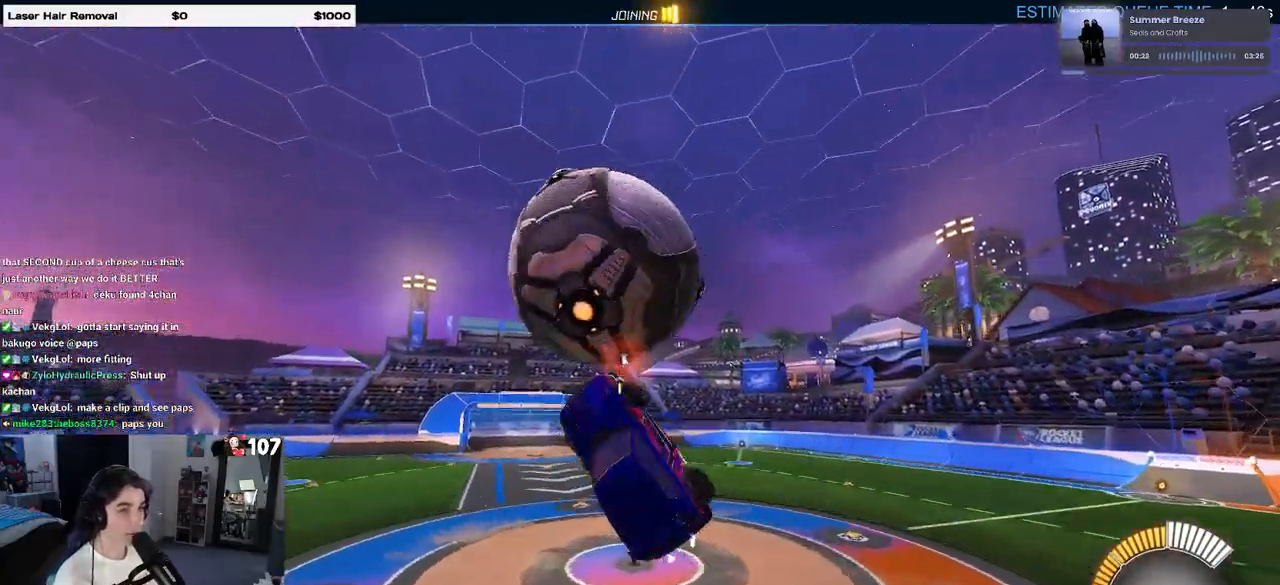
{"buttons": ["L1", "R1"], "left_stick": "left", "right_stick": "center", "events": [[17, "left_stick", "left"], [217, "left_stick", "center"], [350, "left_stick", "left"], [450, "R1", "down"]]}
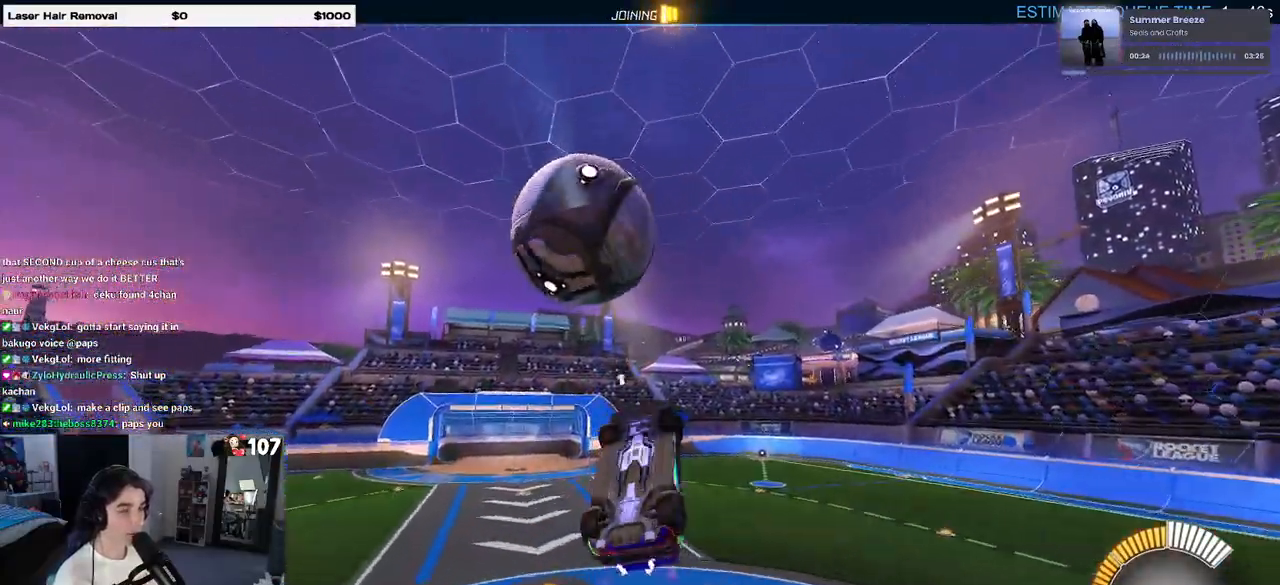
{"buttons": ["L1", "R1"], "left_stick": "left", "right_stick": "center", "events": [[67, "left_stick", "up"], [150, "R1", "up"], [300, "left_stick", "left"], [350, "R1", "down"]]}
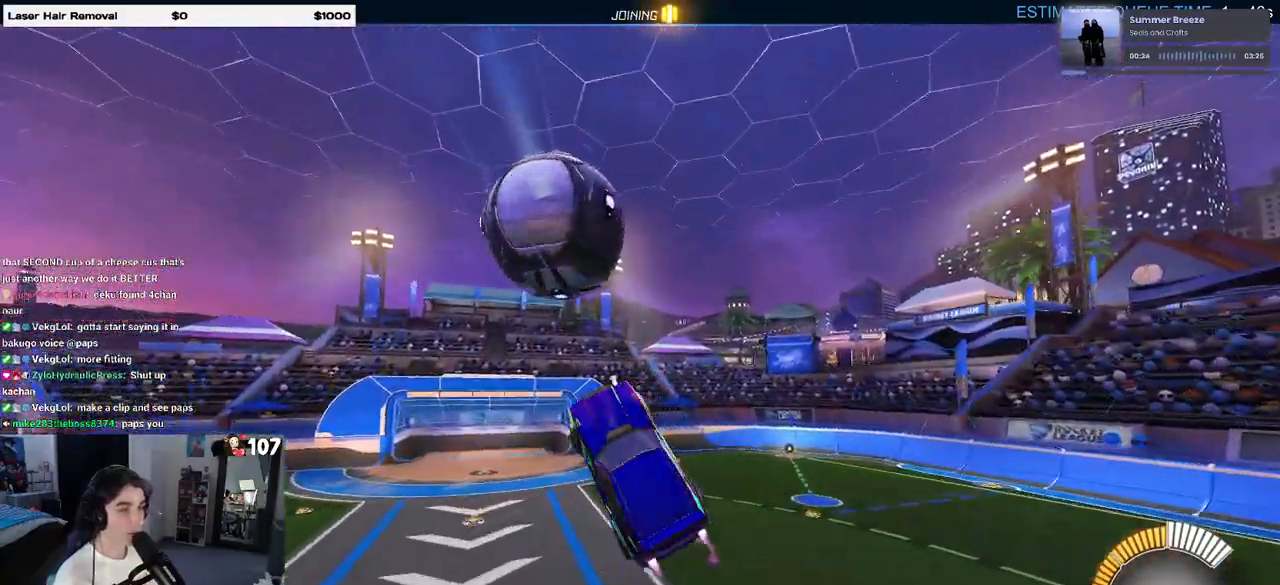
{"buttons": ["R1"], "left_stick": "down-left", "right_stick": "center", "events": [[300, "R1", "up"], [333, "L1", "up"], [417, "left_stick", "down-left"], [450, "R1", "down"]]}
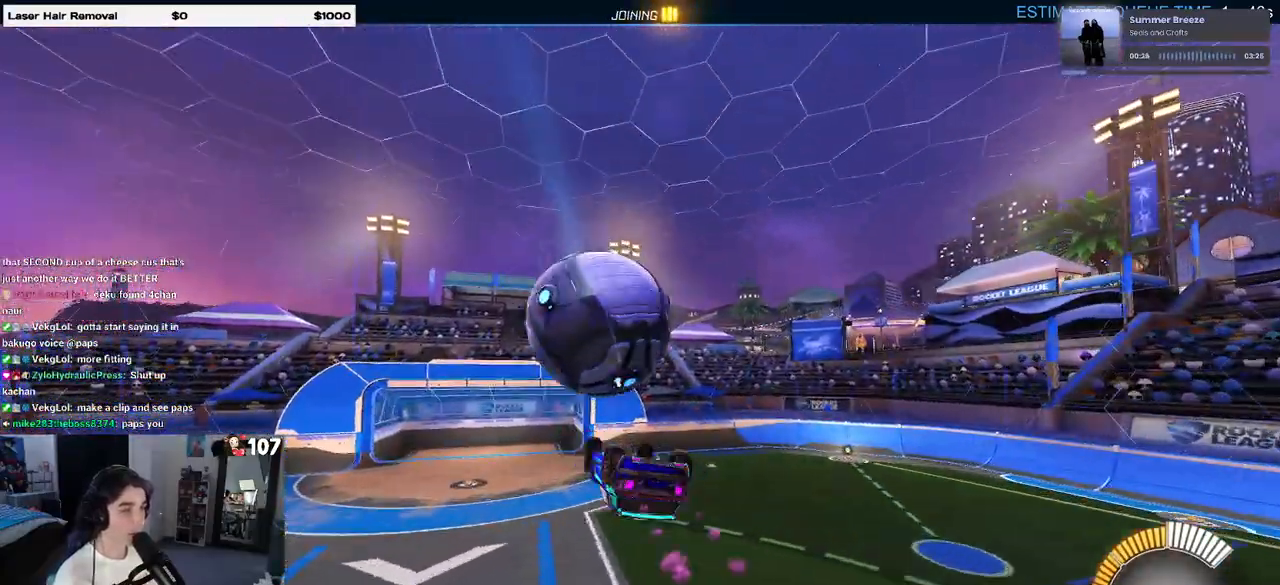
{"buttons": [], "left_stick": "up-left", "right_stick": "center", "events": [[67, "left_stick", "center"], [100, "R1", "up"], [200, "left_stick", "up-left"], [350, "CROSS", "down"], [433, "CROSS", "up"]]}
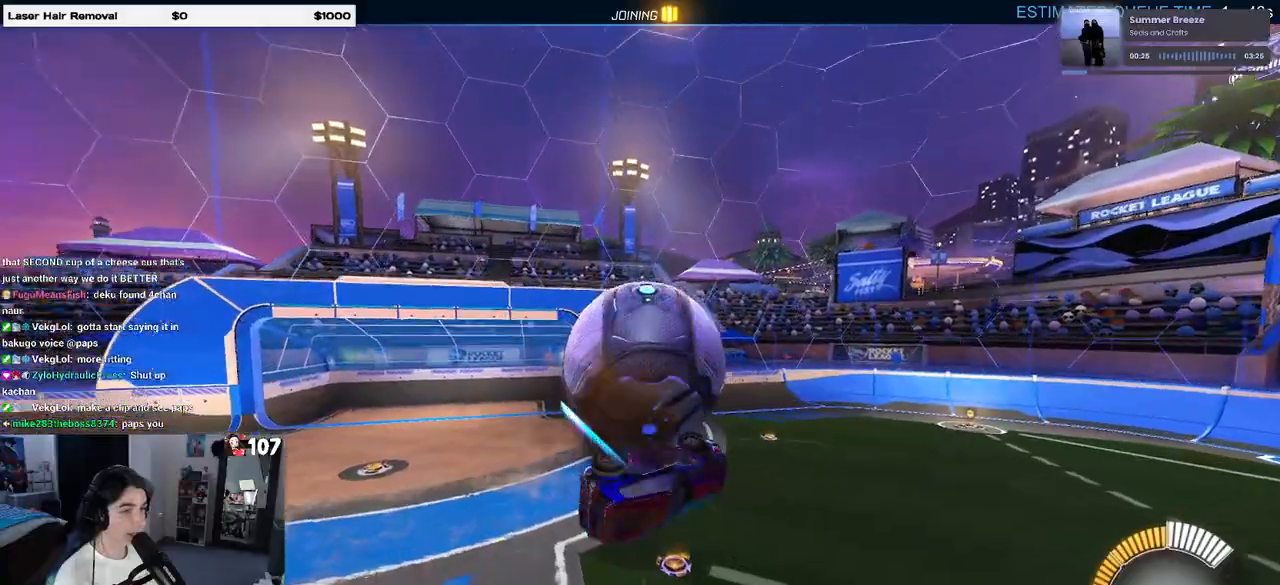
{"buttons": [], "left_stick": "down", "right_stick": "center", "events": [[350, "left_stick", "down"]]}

******

◆ About this task ◆
Would you set down the listing exactly, omitting pictures?

◆ Exercise output ◆
{"buttons": ["L1", "R1"], "left_stick": "left", "right_stick": "center", "events": [[17, "left_stick", "left"], [217, "left_stick", "center"], [350, "left_stick", "left"], [450, "R1", "down"]]}
{"buttons": ["L1", "R1"], "left_stick": "left", "right_stick": "center", "events": [[67, "left_stick", "up"], [150, "R1", "up"], [300, "left_stick", "left"], [350, "R1", "down"]]}
{"buttons": ["R1"], "left_stick": "down-left", "right_stick": "center", "events": [[300, "R1", "up"], [333, "L1", "up"], [417, "left_stick", "down-left"], [450, "R1", "down"]]}
{"buttons": [], "left_stick": "up-left", "right_stick": "center", "events": [[67, "left_stick", "center"], [100, "R1", "up"], [200, "left_stick", "up-left"], [350, "CROSS", "down"], [433, "CROSS", "up"]]}
{"buttons": [], "left_stick": "down", "right_stick": "center", "events": [[350, "left_stick", "down"]]}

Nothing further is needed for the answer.